___ Data excerpts

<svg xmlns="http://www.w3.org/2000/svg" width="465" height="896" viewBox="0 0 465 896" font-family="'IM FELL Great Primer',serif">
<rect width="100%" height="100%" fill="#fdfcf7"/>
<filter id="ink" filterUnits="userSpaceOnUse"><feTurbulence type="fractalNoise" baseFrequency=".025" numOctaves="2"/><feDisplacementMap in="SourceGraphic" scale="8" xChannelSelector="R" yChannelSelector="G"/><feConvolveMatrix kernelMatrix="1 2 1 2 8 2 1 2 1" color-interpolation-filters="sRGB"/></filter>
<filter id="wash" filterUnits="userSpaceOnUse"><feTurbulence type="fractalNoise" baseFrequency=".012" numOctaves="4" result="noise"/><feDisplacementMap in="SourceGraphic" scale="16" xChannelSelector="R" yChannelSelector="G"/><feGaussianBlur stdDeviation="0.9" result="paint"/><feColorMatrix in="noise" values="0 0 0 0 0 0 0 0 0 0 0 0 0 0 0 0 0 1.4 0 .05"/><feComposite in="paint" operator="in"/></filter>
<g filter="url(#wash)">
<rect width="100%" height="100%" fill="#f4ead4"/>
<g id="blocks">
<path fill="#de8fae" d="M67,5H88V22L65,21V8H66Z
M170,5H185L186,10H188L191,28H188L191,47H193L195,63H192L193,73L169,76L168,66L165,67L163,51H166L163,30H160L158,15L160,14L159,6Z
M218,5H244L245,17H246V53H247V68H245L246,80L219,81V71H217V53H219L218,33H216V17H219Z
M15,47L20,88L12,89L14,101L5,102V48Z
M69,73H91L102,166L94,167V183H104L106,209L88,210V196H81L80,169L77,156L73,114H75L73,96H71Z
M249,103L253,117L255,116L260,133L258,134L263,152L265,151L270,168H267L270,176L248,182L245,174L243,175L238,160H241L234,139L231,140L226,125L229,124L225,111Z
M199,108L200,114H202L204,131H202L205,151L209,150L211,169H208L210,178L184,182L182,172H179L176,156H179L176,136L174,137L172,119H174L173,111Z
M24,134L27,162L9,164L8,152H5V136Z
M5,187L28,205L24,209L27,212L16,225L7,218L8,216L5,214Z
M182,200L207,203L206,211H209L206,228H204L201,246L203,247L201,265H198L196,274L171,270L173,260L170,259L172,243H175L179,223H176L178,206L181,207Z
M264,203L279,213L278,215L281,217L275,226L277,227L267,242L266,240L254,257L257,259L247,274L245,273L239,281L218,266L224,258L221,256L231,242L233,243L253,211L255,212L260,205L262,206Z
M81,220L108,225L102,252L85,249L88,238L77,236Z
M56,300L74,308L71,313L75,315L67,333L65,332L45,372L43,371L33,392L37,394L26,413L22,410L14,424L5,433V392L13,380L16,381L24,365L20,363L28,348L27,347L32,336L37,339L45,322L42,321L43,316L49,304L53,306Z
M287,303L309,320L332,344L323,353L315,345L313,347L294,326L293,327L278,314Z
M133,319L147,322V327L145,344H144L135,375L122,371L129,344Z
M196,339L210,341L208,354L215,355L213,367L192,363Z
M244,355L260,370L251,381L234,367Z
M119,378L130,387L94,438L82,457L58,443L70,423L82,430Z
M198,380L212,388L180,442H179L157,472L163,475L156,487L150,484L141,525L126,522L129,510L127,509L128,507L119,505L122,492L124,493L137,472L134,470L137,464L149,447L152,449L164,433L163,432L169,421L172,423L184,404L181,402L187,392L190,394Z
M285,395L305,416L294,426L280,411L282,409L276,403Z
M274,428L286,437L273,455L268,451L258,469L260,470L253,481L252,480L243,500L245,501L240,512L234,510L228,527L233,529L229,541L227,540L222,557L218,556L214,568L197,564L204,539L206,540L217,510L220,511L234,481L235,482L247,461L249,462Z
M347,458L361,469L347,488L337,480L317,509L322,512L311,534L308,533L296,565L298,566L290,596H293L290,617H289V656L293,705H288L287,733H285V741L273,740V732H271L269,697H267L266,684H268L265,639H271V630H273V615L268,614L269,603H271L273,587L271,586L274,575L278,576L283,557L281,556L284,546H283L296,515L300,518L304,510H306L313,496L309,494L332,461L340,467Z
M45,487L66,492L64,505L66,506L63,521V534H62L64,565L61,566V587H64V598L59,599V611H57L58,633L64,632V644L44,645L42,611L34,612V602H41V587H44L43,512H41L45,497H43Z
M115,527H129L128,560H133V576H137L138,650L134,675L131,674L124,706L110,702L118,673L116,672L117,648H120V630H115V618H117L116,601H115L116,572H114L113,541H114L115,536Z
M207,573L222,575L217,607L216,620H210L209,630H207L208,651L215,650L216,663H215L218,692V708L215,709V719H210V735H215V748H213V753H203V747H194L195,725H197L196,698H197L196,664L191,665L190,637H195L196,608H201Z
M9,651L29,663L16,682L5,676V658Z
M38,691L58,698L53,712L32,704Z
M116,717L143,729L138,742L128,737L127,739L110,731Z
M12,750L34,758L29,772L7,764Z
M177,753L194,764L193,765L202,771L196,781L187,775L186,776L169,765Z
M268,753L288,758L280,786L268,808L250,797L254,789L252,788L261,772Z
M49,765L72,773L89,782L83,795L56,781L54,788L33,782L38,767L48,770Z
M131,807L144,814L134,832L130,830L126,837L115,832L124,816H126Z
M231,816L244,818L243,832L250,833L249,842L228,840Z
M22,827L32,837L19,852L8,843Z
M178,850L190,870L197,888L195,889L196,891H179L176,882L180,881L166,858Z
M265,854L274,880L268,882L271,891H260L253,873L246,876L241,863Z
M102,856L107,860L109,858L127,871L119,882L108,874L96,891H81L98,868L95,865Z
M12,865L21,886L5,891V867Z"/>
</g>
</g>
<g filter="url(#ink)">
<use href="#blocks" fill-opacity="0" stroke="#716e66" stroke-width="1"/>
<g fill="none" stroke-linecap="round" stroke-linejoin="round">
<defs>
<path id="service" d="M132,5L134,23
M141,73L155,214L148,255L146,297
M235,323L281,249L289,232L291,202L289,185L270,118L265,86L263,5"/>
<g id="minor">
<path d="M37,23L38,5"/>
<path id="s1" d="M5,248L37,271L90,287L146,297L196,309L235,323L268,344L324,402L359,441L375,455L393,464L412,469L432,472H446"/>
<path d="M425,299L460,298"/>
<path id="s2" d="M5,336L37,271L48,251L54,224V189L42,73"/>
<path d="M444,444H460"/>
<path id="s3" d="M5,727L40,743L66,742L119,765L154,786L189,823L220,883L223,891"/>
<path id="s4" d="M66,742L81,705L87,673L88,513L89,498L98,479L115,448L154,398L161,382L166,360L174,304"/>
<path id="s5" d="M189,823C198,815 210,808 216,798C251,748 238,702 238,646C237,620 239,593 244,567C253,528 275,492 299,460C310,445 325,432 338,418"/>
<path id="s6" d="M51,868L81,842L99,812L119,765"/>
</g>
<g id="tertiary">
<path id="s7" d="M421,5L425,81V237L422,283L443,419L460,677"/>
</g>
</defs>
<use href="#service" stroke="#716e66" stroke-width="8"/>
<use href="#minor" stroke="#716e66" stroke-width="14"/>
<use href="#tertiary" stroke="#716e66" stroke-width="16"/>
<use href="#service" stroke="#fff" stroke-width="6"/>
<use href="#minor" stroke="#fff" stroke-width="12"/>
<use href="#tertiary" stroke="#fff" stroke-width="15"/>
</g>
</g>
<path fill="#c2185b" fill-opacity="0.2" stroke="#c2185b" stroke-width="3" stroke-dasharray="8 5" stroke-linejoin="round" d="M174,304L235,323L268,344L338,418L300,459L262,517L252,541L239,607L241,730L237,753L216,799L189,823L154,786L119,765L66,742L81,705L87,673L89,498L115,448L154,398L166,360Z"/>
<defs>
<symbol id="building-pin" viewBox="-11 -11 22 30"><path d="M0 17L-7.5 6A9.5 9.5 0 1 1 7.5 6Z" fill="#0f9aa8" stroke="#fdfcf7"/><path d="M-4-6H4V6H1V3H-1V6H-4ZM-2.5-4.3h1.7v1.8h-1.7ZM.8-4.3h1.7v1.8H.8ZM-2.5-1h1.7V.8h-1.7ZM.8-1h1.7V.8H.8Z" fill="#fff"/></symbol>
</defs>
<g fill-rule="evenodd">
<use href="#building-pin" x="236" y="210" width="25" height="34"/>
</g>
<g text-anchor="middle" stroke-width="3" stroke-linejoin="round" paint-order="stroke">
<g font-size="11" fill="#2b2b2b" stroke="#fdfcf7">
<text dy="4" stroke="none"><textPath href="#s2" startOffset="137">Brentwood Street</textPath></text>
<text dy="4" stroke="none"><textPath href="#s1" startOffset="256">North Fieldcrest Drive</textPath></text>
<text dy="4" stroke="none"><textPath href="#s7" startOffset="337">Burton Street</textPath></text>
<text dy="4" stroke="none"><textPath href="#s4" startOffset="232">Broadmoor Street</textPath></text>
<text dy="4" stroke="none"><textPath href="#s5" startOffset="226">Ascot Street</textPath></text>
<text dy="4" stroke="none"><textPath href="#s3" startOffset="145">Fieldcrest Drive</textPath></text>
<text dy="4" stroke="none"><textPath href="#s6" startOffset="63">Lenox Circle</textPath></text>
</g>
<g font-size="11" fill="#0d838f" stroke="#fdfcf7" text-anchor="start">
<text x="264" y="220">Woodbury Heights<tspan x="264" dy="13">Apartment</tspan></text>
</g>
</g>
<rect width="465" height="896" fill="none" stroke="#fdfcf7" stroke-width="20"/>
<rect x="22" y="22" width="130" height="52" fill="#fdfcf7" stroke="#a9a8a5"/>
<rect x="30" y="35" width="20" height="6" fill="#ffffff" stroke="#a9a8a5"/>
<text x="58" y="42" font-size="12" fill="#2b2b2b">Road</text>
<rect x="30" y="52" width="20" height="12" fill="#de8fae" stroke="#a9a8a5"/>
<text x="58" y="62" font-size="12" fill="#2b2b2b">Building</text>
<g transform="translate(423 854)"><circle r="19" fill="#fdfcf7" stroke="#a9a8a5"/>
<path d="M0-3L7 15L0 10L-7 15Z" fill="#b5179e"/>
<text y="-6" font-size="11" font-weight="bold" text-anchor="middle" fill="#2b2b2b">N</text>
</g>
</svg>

______

Exercise aim:
Answer with a single number: the count of lines in the entries that hold the word "middle".

Task output:
2